Lo único bueno de esto es que he vuelto a mover del librero la edición que tengo de Rayuela. En verdad tengo dos, pero la más valiosa para mí, en materia sentimental, es aquella que editó Casa de las Américas en 1969. Lleva prólogo de Lezama, escrito un año antes. Escribió imágenes como esta: “Rayuela puede ser el crujir de la distancia en el punto ausente, la semejanza y la indistinción frente al suceso, pero prefiere bailar rotando en el tambor que rueda como las manecillas del reloj”.
El propio autor se sentía “abrumado” ante la “ambición de su libro”, según había escrito en otra misiva a Porrúa. Y confiesa que durante las revisión de las pruebas de galera había estado a punto de acortar o suprimir algunos capítulos, algo que finalmente no hizo por entender que quien pensaba en suprimir era el “hombre viejo” que habitaba en él, o sea, el sentimiento de una reacción estética, literaria, “una reacción en nombre de ciertos valores formales que hace la gran literatura”.
Cortázar se había pasado la primera quincena de diciembre de 1962 enviando cartas en las que comunicaba que lo habían invitado a Cuba precisamente para que formara parte del jurado de Casa de las Américas, pero que no estaba convencido de hacer el viaje en avión sin antes leer las pruebas de galera de su novela.
De viajar, corría el riesgo de un accidente, ante lo cual dejaría las prueba de su próxima novela por revisar y la idea no le agradaba ni un poquito.

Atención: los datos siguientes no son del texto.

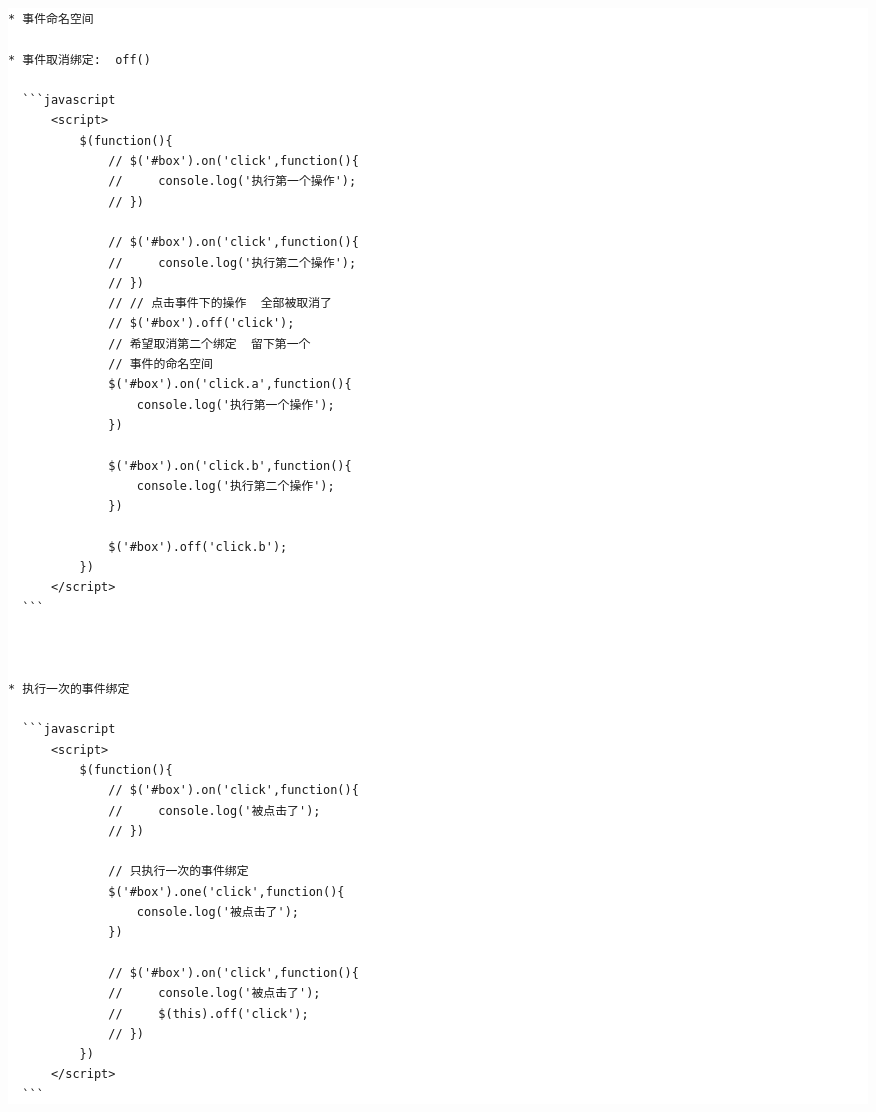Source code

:       

    * 事件命名空间

    * 事件取消绑定:  off()

      ```javascript
          <script>
              $(function(){
                  // $('#box').on('click',function(){
                  //     console.log('执行第一个操作');
                  // })
      
                  // $('#box').on('click',function(){
                  //     console.log('执行第二个操作');
                  // })
                  // // 点击事件下的操作  全部被取消了
                  // $('#box').off('click');
                  // 希望取消第二个绑定  留下第一个
                  // 事件的命名空间
                  $('#box').on('click.a',function(){
                      console.log('执行第一个操作');
                  })
      
                  $('#box').on('click.b',function(){
                      console.log('执行第二个操作');
                  })
      
                  $('#box').off('click.b');
              })
          </script>
      ```

      

    * 执行一次的事件绑定

      ```javascript
          <script>
              $(function(){
                  // $('#box').on('click',function(){
                  //     console.log('被点击了');
                  // })
      
                  // 只执行一次的事件绑定
                  $('#box').one('click',function(){
                      console.log('被点击了');
                  })
      
                  // $('#box').on('click',function(){
                  //     console.log('被点击了');
                  //     $(this).off('click');
                  // })
              })
          </script>
      ```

Por suerte, hubo revisión, viaje y novela.
Voy al capítulo 116: “Una nota con lápiz casi ilegible: ‘Sí, se sufre de a ratos, pero es la única salida decente. Basta de novelas hedónicas, premasticadas, con psicología. Hay que tenderse al máximo, ser voyant como quería Rimbaud. El novelista hedónico no es más que un voyeur. Por otro lado, basta de técnicas puramente descriptivas, de novelas ‘del comportamiento’, meros guiones de cine sin el rescate de las imágenes’”.